--- Source records Enclosed Below ---

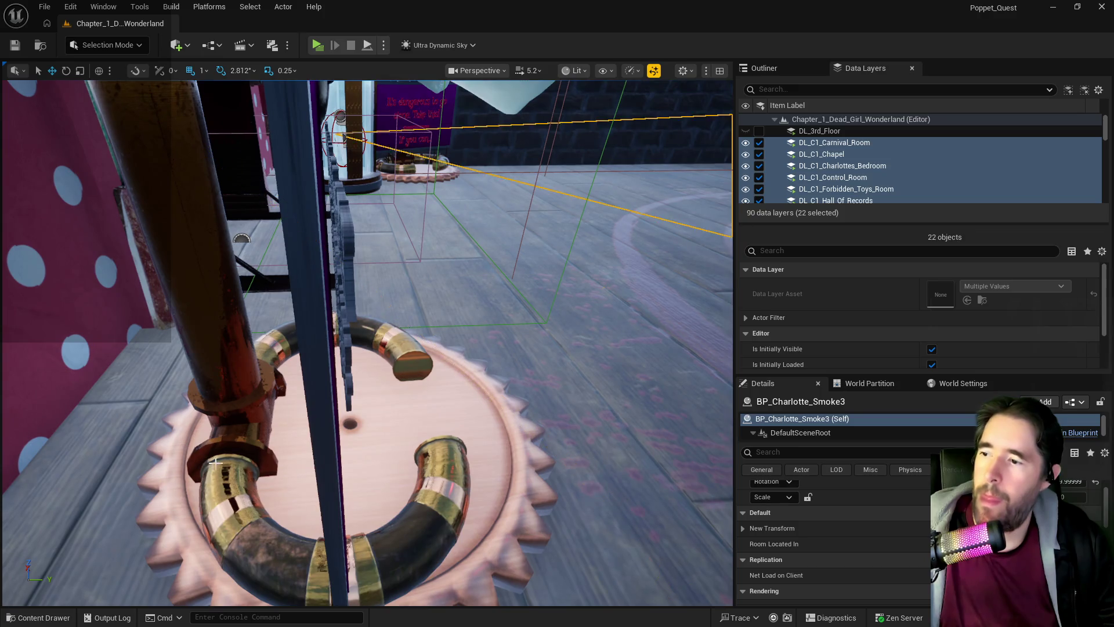
click(348, 441)
key(f)
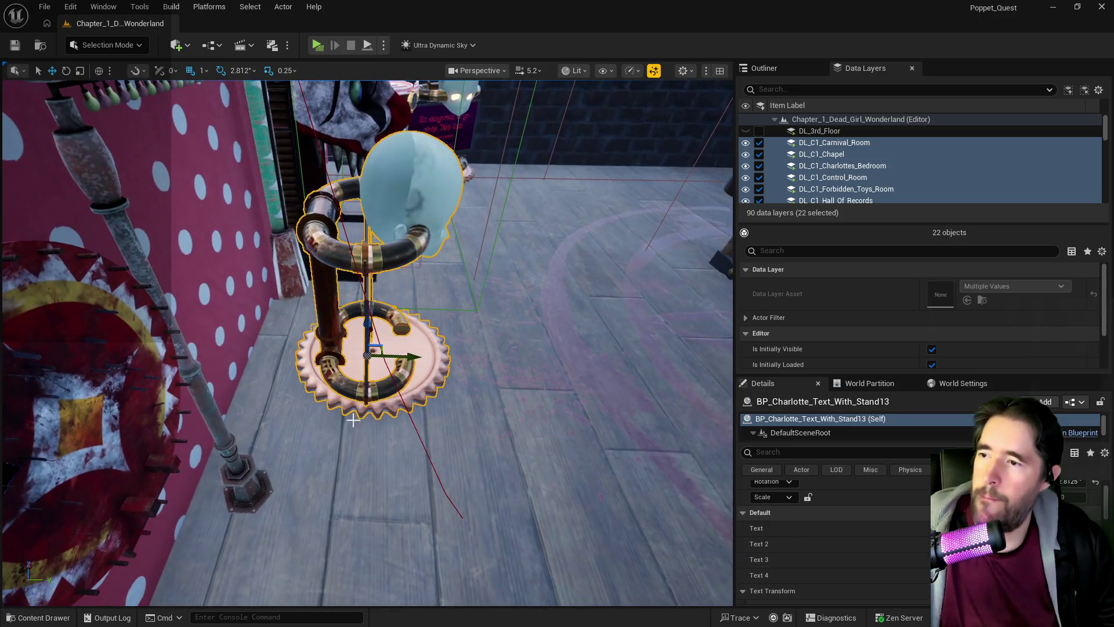
drag(408, 358, 360, 356)
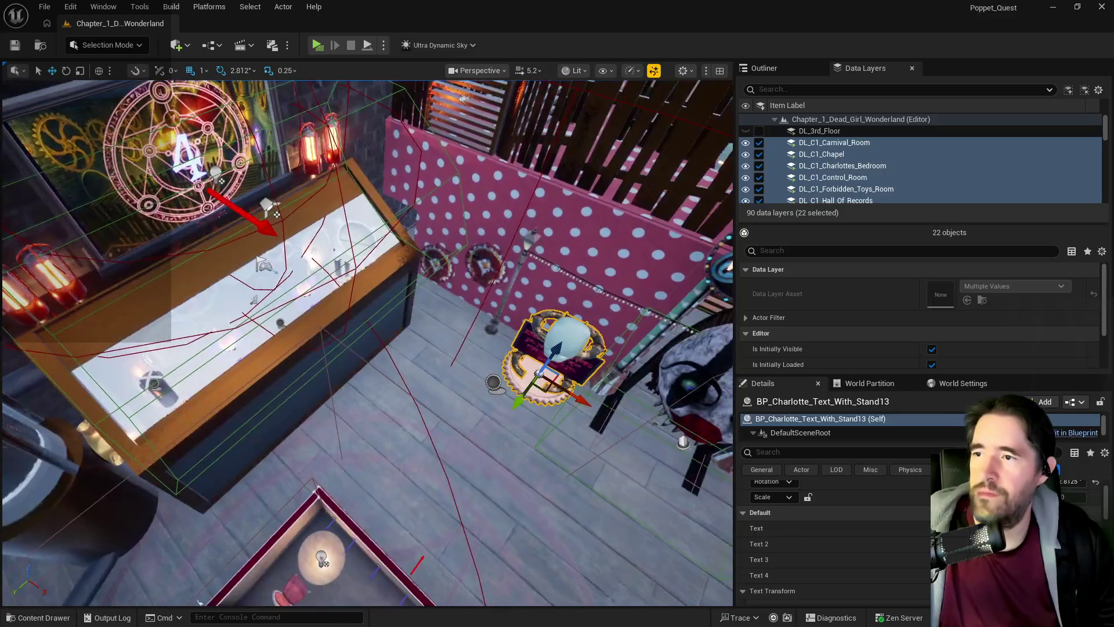
key(ctrl+s)
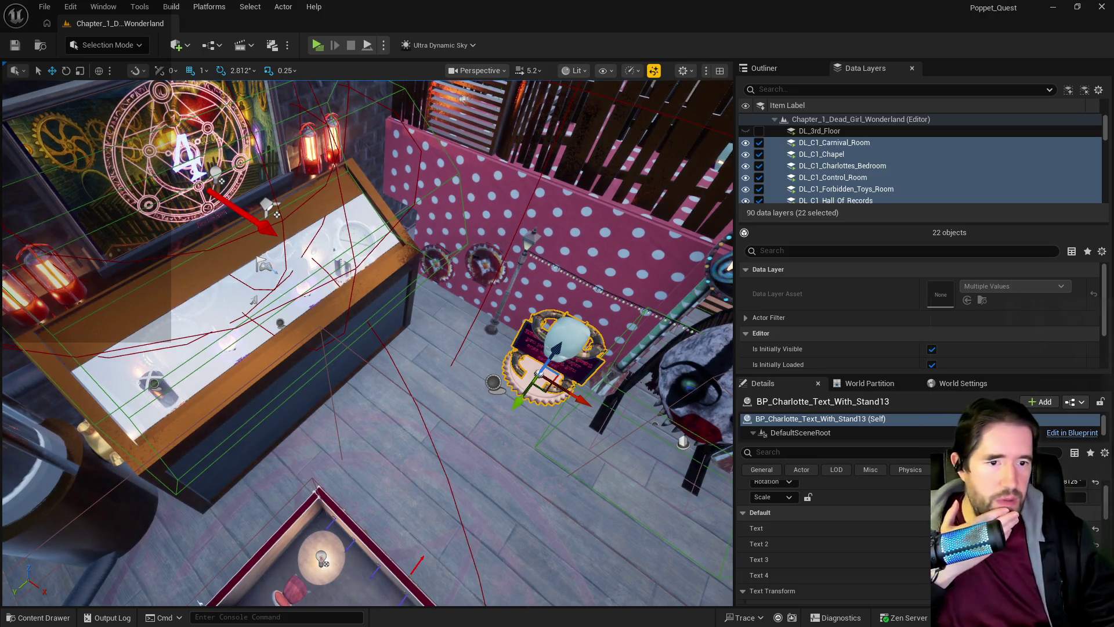
key(alt+Tab)
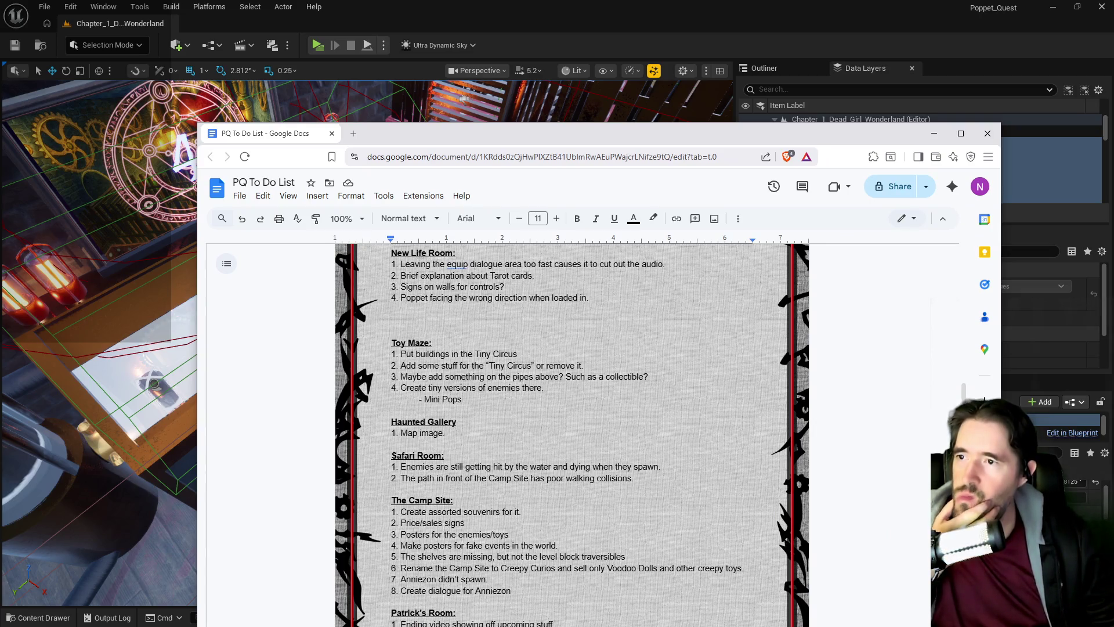
- Delete 'Brief explanation about Tarot cards.' from the New Life Room list and return to Unreal
mouse_move(533, 276)
mouse_down()
mouse_move(457, 286)
mouse_move(400, 277)
mouse_up()
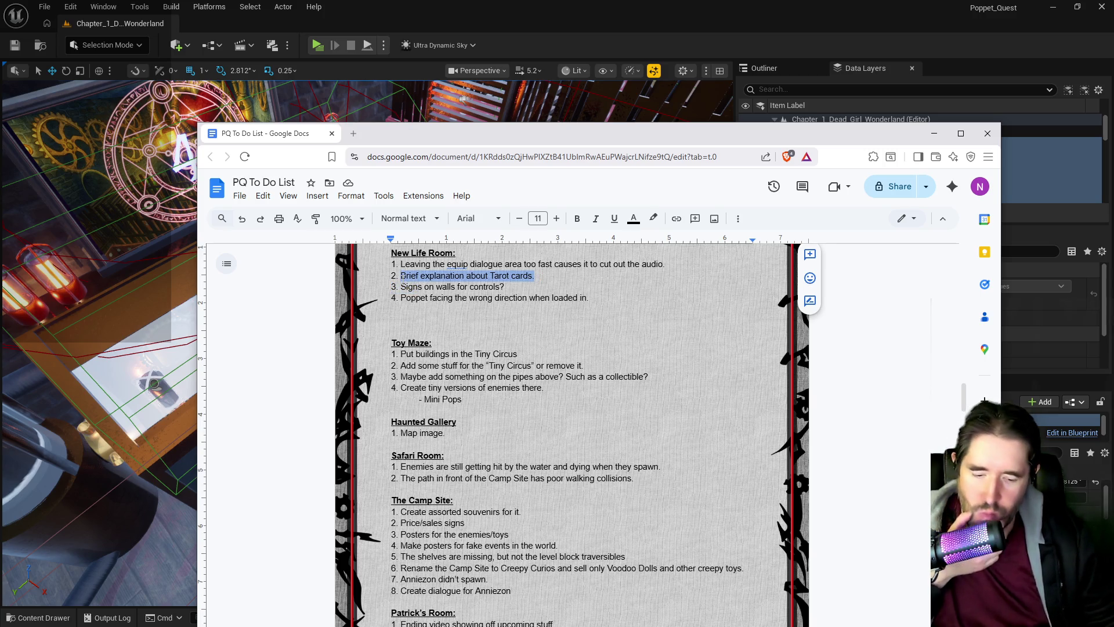
key(BackSpace)
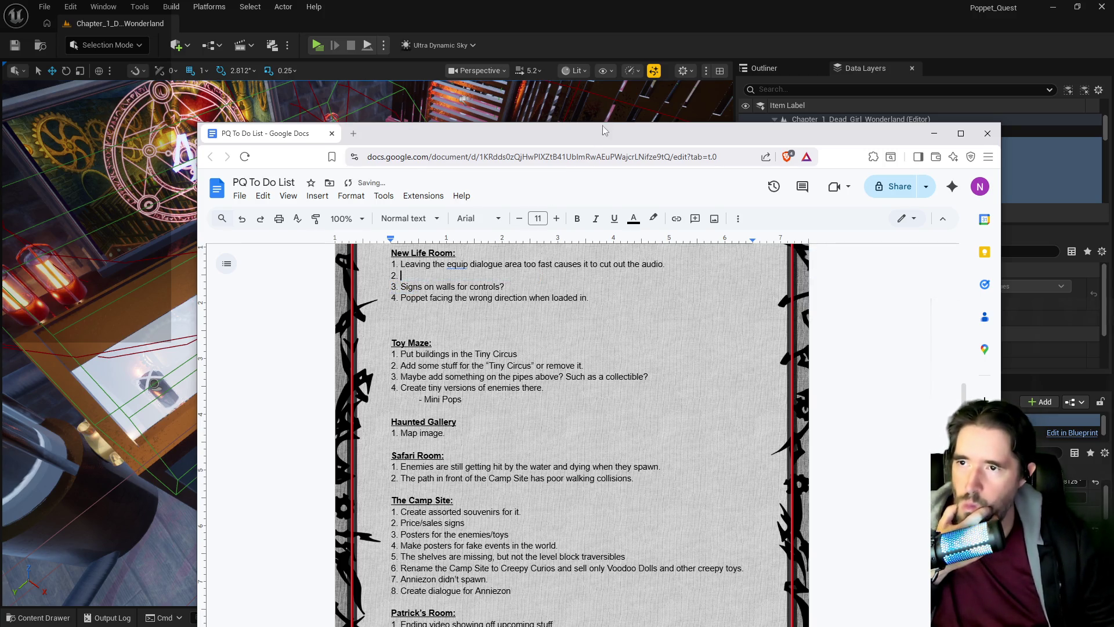
key(alt+Tab)
- Zoom around the carnival room to check the sign stands, then return to the to-do document
scroll(367, 342, up, 5)
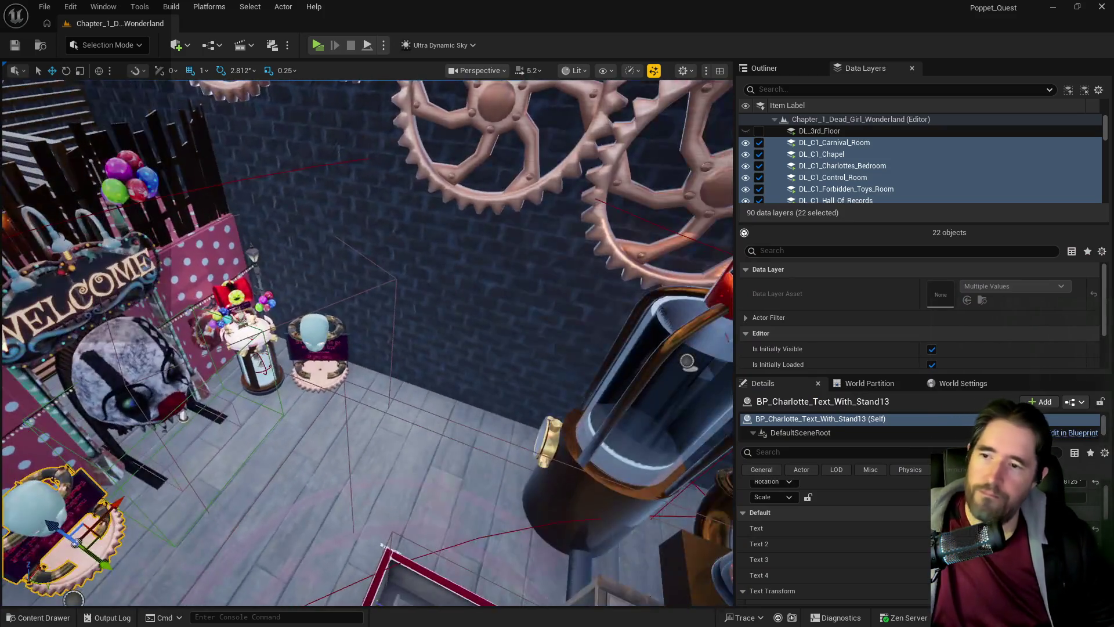
scroll(368, 342, up, 6)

--- End of Enclosed Source records ---

## Problem description
Lines from the one holding "key(BackSpace)" to the end of the data, both ends included, are to be given again exactly; no pictures belong in the copy.

## Reply to the exercise
key(BackSpace)
key(alt+Tab)
- Zoom around the carnival room to check the sign stands, then return to the to-do document
scroll(367, 342, up, 5)
scroll(368, 342, up, 6)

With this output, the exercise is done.